Robotics Meet Healthcare: Tackling the Zika Epidemic

Over the last few years, the rapid spread of the Zika virus has had horrific consequences in the Western Hemisphere. This phenomenon has been terrifying public health officials and women of child-bearing age as thousands of babies have been born with neurological disorders and birth defects.

While scientists race to develop a vaccine that effectively combats this epidemic, technology companies armed with automation and robotics have joined the fight to derail the spread of the Zika virus and other mosquito-borne viruses, like chikungunya and dengue.

These technology firms include Silicon Valley giants like Microsoft and Alphabet’s life sciences division, Verily. Through partnerships with the tech companies, public health officials are now equipped with high-tech tools to conduct tests and effectively battle mosquito-borne maladies around the planet.

For example, Verily is working on accelerating the process of creating sterile male mosquitoes to mate with females in the wild. The primary strategy is to deliver a form of birth control to better control mosquito populations.

Microsoft, on the other hand, is testing smart traps to capture and isolate Aedes aegypti mosquitoes, known carriers of Zika, to help entomologists better predict outbreaks. While it may be years before this technology is widely available, it definitely has the potential to optimize vector controls that have historically relied heavily on traditional defenses like insecticide and larvicides.

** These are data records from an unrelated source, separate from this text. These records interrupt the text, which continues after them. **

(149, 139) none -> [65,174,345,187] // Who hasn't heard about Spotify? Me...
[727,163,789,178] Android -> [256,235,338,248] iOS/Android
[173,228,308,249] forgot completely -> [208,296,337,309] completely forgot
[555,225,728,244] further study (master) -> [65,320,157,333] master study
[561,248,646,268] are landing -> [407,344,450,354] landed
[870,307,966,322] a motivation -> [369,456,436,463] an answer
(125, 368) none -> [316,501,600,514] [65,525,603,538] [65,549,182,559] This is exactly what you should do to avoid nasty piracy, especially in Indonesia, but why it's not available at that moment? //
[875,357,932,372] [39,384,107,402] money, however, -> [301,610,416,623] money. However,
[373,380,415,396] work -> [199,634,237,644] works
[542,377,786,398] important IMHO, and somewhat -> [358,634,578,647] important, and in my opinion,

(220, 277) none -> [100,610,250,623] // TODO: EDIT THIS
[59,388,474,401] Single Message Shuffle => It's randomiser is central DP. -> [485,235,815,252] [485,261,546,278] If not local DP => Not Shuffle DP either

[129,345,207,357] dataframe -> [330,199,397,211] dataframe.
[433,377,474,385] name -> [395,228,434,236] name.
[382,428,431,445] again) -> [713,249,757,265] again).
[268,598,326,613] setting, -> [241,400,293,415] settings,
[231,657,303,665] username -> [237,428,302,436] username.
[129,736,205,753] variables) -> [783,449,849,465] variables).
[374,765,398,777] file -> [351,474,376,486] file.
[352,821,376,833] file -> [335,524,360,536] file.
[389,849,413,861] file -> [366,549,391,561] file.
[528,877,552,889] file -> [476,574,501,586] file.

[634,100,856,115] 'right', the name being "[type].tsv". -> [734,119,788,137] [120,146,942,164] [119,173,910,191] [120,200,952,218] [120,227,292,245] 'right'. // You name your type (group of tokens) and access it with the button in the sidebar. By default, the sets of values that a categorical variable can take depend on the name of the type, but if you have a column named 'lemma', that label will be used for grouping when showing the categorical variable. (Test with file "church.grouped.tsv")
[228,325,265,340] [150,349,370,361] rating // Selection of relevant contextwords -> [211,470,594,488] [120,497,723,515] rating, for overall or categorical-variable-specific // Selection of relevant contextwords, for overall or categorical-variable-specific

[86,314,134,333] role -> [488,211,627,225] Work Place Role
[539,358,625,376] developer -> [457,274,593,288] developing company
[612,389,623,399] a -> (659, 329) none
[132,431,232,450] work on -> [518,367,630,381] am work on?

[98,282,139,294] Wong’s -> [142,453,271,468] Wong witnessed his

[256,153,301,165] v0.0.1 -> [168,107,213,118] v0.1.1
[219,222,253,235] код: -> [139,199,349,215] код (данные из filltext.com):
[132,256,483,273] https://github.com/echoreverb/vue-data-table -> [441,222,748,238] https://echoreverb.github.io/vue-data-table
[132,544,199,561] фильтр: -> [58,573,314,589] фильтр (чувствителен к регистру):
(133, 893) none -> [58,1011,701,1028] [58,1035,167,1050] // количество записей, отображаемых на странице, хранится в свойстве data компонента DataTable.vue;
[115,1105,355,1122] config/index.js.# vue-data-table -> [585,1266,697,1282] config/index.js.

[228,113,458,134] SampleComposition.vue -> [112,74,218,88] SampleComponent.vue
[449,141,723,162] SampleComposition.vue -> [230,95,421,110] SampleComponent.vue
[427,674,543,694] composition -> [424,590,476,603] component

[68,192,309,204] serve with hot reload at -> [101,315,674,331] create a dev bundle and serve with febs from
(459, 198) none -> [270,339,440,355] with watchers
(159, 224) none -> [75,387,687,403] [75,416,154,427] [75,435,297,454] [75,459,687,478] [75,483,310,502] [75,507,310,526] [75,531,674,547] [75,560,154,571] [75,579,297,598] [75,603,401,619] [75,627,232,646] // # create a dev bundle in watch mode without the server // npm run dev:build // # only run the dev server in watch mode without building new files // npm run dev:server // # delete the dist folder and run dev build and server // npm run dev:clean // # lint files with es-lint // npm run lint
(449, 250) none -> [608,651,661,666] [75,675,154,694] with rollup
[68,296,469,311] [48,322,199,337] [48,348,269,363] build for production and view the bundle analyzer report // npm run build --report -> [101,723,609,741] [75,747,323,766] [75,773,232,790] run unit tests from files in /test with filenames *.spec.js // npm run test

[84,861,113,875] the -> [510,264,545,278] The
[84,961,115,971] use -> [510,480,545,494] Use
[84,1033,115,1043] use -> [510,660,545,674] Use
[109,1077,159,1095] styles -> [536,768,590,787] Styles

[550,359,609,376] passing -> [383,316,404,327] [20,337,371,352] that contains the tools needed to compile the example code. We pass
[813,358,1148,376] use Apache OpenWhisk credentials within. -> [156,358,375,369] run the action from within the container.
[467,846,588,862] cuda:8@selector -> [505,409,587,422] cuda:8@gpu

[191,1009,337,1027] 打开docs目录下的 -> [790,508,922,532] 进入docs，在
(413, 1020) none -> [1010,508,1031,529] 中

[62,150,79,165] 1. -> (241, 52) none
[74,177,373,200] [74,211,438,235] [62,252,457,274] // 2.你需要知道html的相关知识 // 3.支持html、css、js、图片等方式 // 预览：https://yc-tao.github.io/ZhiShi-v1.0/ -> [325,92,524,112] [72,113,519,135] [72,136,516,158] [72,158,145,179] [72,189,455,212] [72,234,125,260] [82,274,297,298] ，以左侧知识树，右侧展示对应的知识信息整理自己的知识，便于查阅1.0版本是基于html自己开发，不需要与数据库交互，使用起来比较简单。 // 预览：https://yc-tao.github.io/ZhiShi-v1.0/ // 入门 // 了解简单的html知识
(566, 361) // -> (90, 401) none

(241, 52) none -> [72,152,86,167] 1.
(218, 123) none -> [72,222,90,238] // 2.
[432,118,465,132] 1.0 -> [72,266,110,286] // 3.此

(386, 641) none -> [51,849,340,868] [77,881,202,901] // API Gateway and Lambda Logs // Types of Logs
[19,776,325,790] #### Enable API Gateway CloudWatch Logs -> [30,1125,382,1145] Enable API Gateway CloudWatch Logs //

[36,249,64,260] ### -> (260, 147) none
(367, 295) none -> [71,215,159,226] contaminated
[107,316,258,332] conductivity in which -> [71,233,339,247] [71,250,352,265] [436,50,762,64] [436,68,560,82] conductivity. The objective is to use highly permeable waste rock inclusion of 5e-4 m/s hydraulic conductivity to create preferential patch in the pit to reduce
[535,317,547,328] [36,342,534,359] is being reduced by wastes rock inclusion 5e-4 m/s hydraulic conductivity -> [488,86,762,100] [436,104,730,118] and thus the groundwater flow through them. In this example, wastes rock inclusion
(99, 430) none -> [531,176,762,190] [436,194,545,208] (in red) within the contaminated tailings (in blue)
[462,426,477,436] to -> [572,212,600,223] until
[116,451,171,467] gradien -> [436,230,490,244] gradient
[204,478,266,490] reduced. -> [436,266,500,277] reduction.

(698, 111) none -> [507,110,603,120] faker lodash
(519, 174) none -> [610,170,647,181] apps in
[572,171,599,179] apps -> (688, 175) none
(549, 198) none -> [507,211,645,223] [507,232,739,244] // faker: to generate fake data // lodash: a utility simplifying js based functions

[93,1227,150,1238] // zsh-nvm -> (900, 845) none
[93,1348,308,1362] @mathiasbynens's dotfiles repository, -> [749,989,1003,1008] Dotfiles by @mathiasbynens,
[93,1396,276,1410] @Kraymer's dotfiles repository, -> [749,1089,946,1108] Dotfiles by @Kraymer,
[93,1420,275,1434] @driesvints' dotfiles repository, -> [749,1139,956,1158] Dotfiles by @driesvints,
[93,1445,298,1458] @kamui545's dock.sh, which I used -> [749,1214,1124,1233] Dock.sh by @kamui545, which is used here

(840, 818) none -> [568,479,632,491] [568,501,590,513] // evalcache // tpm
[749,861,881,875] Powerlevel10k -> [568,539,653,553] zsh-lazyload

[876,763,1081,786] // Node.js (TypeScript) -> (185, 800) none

Separating the Sexes with Robots

One approach for shrinking mosquito populations is to render male Aedes aegypti mosquitoes sterile. This technology offers an innovative alternative to chemical pesticides because when sterile males mate with females in the wild, their eggs will never hatch.

However, the challenge here is to first sort through captive mosquitoes to effectively identify the males that need to be sterilized. Verily’s robots resolve this problem effectively by automating the sorting of mosquitos.

This method has proven to be not only much faster but also highly cost-effective. A combination of sensors and algorithms enable the acceleration of this process. This strategy requires the release of mosquitoes into the wild, but places currently hosting these tests have been open to this approach because male mosquitoes don’t bite.

Other companies — like Oxitec (an England-based division of Germantown) and Intrexon Corporation — are also involved in the sterilization of mosquitoes. Their strategy involves genetic modification to render the mosquitoes sterile before they are released into the wild (and it has already been deployed where it all started: Brazil).

A startup formed by researchers at the University of Kentucky, called MosquitoMate, has a slightly different approach. Their method involves utilizing a naturally occurring bacterium known as Wolbachia pipientis that plagues 60% of insects worldwide, but not Aedes aegypti. They use the bacterium to effectively render male mosquitoes sterile.

To achieve this, the company has joined forces with Verily to first identify immature male mosquitoes and then force them through a sieve-like mechanism which enables the effective separation of the smaller males from the larger females.

Catching Aedes aegypti and Aedes albopictus with Smart Traps

While the number of Zika cases in South America has slowly diminished, the mosquitoes capable of carrying the virus continue to spread across the Americas, including parts of the southern United States.

However, the vast majority of the Zika cases reported in the United States come from people who contracted the virus while they were out of the country. But two states in particular, Florida and Texas, have both recorded transmitted cases by local mosquitoes.

This makes both states a prime testing ground for Microsoft’s smart traps. These devices — which are approximately the size of a breadbox — utilize cloud computing, infrared sensors, machine learning (ML), and robotics to keep tabs on potential disease-carrying insects.

These robotic mosquito traps are so smart they can tell the difference between the buzzing of a mosquito and an electronic toothbrush. But what’s truly great about this technology is that these smart traps can effectively identify one insect species from another.

Traditional mosquito traps capture all insects, including flies, moths, and other mosquito varieties. This slows down research efforts across the board as entomologists have to sort through a wide variety of insect specimens.

Microsoft’s smart machines, on the other hand, accelerate this process through differentiating the insects by measuring the features that are unique to each species. So when Aedes aegypti is identified in one of the smart trap’s 64 chambers, the door will quickly slam shut.

There isn’t any need for human intervention in this scenario, as the machine itself makes the decision to trap the mosquito. At the moment, these smart traps have been able to detect and trap insects with an accuracy of 85%, and it’s expected to keep getting better as it evolves through ML.

Microsoft’s smart traps are also able to record the following data:

• Humidity
• Shadows made by other insects
• Temperature

These smart traps not only save time, but they also offer researchers deep insights into mosquito behavior. Further, this data can be leveraged to build models that could potentially better predict when and where mosquitoes will be active.

Once these smart devices are adopted across the planet (especially in developing countries), the goal is to rapidly detect potential epidemics before they start.

In the end, it’s hoped that the combined efforts of technology companies and healthcare institutions will play a critical role in saving lives. While Zika might have gotten the ball rolling with merging healthcare and robotics, you can expect significant acceleration within this space going forward.